3. Pemeriksaan imunologik
Tes imunologik awal yang diperlukan untuk menegakkan diagnosis LES adalah
tes ANA generik.(ANA IF dengan Hep 2 Cell). Tes ANA dikerjakan/diperiksa hanya
pada pasien dengan tanda dan gejala mengarah pada LES. Pada penderita LES
ditemukan tes ANA yang positif sebesar 95-100%, akan tetapi hasil tes ANA dapat
positif pada beberapa penyakit lain yang mempunyai gambaran klinis menyerupai LES
misalnya infeksi kronis (tuberkulosis), penyakit autoimun (misalnya Mixed connective
tissue disease (MCTD), artritis rematoid, tiroiditis autoimun), keganasan atau pada
orang normal. Jika hasil tes ANA negatif, pengulangan segera tes ANA tidak
diperlukan, tetapi perjalanan penyakit reumatik sistemik termasuk LES seringkali
dinamis dan berubah, mungkin diperlukan pengulangan tes ANA pada waktu yang akan
datang terutama jika didapatkan gambaran klinis yang mencurigakan. Bila tes ANA
dengan menggunakan sel Hep-2 sebagai substrat; negatif, dengan gambaran klinis tidak
sesuai LES umumnya diagnosis LES dapat disingkirkan. Beberapa tes lain yang perlu
dikerjakan setelah tes ANA positif adalah tes antibodi terhadap antigen nuklear spesifik,
termasuk anti-dsDNA, Sm, nRNP, Ro(SSA), La (SSB), Scl-70 dan anti-Jo. Pemeriksaan
ini dikenal sebagai profil ANA/ENA. Antibodi anti-dsDNA merupakan tes spesifik
untuk LES, jarang didapatkan pada penyakit lain dan spesifitasnya hampir 100%. Titer
anti-dsDNA yang tinggi hampir pasti menunjukkan diagnosis LES dibandingkan dengan
titer yang rendah. Jika titernya sangat rendah mungkin dapat terjadi pada pasien yang
bukan LES.
Kesimpulannya, pada kondisi klinik adanya anti-dsDNA positif menunjang
diagnosis LES sementara bila anti ds-DNA negatif tidak menyingkirkan adanya LES.

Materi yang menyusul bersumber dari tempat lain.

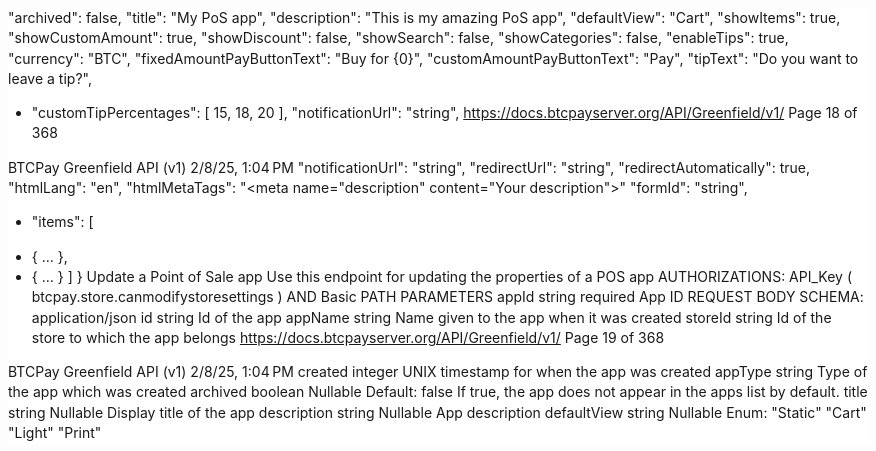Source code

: "archived": false,
"title": "My PoS app",
"description": "This is my amazing PoS app",
"defaultView": "Cart",
"showItems": true,
"showCustomAmount": true,
"showDiscount": false,
"showSearch": false,
"showCategories": false,
"enableTips": true,
"currency": "BTC",
"fixedAmountPayButtonText": "Buy for {0}",
"customAmountPayButtonText": "Pay",
"tipText": "Do you want to leave a tip?",
- "customTipPercentages": [
15,
18,
20
],
"notificationUrl": "string",
https://docs.btcpayserver.org/API/Greenfield/v1/ Page 18 of 368

BTCPay Greenfield API (v1) 2/8/25, 1:04 PM
"notificationUrl": "string",
"redirectUrl": "string",
"redirectAutomatically": true,
"htmlLang": "en",
"htmlMetaTags": "<meta name=\"description\" content=\"Your description\">"
"formId": "string",
- "items": [
+ { … },
+ { … }
]
}
Update a Point of Sale app
Use this endpoint for updating the properties of a POS app
AUTHORIZATIONS: API_Key ( btcpay.store.canmodifystoresettings ) AND Basic
PATH PARAMETERS
appId string
required
App ID
REQUEST BODY SCHEMA:  application/json
id string
Id of the app
appName string
Name given to the app when it was created
storeId string
Id of the store to which the app belongs
https://docs.btcpayserver.org/API/Greenfield/v1/ Page 19 of 368

BTCPay Greenfield API (v1) 2/8/25, 1:04 PM
created integer
UNIX timestamp for when the app was created
appType string
Type of the app which was created
archived boolean Nullable
Default:  false
If true, the app does not appear in the apps list by default.
title string Nullable
Display title of the app
description string Nullable
App description
defaultView string Nullable
Enum:  "Static"   "Cart"   "Light"   "Print"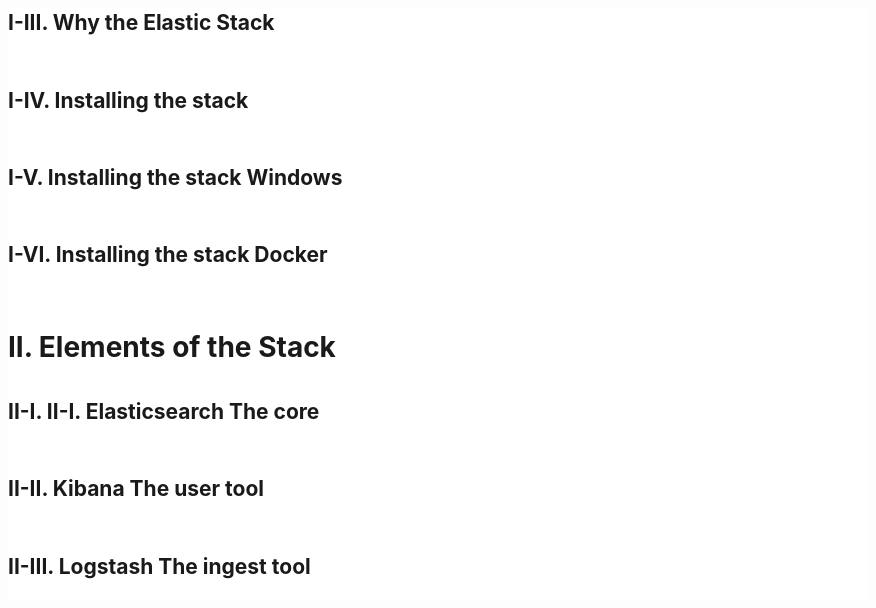 ## I-III. Why the Elastic Stack
<p style="align-content: center;">
<video width="600" height="337" controls>
  <source src="ElasticStack\I-III. Why the Elastic Stack.mp4" type="video/mp4">
</video>
</p>

## I-IV. Installing the stack
<p style="align-content: center;">
<video width="600" height="337" controls>
  <source src="ElasticStack\I-IV. Installing the stack.mp4" type="video/mp4">
</video>
</p>

## I-V. Installing the stack Windows
<p style="align-content: center;">
<video width="600" height="337" controls>
  <source src="ElasticStack\I-V. Installing the stack Windows.mp4" type="video/mp4">
</video>
</p>

## I-VI. Installing the stack Docker
<p style="align-content: center;">
<video width="600" height="337" controls>
  <source src="ElasticStack\I-VI. Installing the stack Docker.mp4" type="video/mp4">
</video>
</p>

# II. Elements of the Stack
## II-I. II-I. Elasticsearch The core
<p style="align-content: center;">
<video width="600" height="337" controls>
  <source src="ElasticStack\II-I. Elasticsearch The core.mp4" type="video/mp4">
</video>
</p>

## II-II. Kibana The user tool
<p style="align-content: center;">
<video width="600" height="337" controls>
  <source src="ElasticStack\II-II. Kibana The user tool.mp4" type="video/mp4">
</video>
</p>

## II-III. Logstash The ingest tool
<p style="align-content: center;">
<video width="600" height="337" controls>
  <source src="ElasticStack\II-III. Logstash The ingest tool.mp4" type="video/mp4">
</video>
</p>
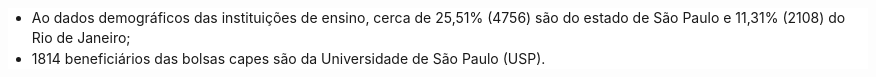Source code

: - Ao dados demográficos das instituições de ensino, cerca de 25,51% (4756) são do estado de São Paulo e 11,31% (2108) do Rio de Janeiro;
- 1814 beneficiários das bolsas capes são da Universidade de São Paulo (USP).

Meskipun anti-Sm didapatkan pada 15% - 30% pasien LES, tes ini jarang dijumpai pada
penyakit lain atau orang normal. Tes anti-Sm relatif spesifik untuk LES, dan dapat
digunakan untuk diagnosis LES. Titer anti-Sm yang tinggi lebih spesifik untuk LES.
Seperti anti-dsDNA, anti-Sm yang negatif tidak menyingkirkan diagnosis.